И дрогнуло сердце кабардинца — и на этот раз радостной надеждой: степь! Степь широкая, как небо, и вольная, как ветер, степь!
Старик скоро возвратился, бормоча что-то непонятное, но недоброе, что своим необманным инстинктом почувствовал Мускат.
И снова ужас охватил его.
Насквозь, до глиняного пола, пробивают соломенную подстилку «говорящие» ноги кабардинца — бьют тревогу…
Старик в стороне присматривается к коню.
— Дастся ли?
Глаза взблескивают тревогой.
Потом он три раза крестится…
* * *
Августовская ночь, необычайно туманная, беззвездная, затопила степь.
Глюков верхом на коне в степи. Пиявкой присосался к коню, но еле сдерживает пугающуюся лошадь.
Старик пытается быть ласковым
— Мускат! Мускат! Цо-цо…
Но конь не воспринимает ласки: злобное шипение слышится ему в хриплом шепоте. И давит туманный мрак и глухое молчание степи. Раньше не испытывал этого кабардинец. Санько, бывало, выводил его в степь — на обильные ночные росы. И как чутко прислушивался тогда Мускат к тонкому взвизгиванию невидимых кобылиц в тумане. С низких и сочно-травных луговин неслось это широкое и призывное ржанье — сытое, ядреное и волнующее.
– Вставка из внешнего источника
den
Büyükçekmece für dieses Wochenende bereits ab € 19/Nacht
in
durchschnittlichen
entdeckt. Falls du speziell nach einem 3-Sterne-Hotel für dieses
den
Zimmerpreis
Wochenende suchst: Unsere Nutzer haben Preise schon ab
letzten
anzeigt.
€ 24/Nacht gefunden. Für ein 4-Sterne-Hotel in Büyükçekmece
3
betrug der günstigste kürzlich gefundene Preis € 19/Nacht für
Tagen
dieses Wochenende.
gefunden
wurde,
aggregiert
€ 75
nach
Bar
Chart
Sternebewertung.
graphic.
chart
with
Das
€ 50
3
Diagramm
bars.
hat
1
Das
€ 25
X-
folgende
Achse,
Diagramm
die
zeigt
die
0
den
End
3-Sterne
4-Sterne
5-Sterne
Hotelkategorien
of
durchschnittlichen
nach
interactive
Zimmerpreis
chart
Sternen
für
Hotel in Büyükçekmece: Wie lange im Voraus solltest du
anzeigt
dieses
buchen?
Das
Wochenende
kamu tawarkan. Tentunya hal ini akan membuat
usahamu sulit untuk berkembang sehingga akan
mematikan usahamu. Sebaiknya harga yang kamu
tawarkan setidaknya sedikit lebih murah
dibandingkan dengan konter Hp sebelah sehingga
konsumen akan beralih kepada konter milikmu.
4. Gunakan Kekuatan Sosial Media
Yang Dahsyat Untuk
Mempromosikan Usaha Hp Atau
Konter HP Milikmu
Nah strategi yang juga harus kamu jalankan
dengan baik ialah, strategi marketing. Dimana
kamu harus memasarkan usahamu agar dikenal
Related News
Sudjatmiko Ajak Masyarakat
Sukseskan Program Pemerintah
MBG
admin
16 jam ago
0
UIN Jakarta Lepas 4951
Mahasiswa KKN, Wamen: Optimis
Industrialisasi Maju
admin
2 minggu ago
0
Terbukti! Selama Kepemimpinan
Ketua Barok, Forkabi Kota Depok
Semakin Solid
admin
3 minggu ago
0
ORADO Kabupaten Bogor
Как были хороши эти голоса кобылиц в степи. Как хорошо было ему тогда с Санько.
И вдруг!.. Он слышит — вот оно — кобылиное ржанье. Это его, кабардинца, зовет кобылица в теплом туманном мраке на продолжение неистощимого рода могучей и прекрасной коньей жизни. И Санько там. Не может не быть Санько там, где степь, где коньи табуны. Вот и желток огня — «ночное» — пушисто замахровел вдали — в густоте тумана.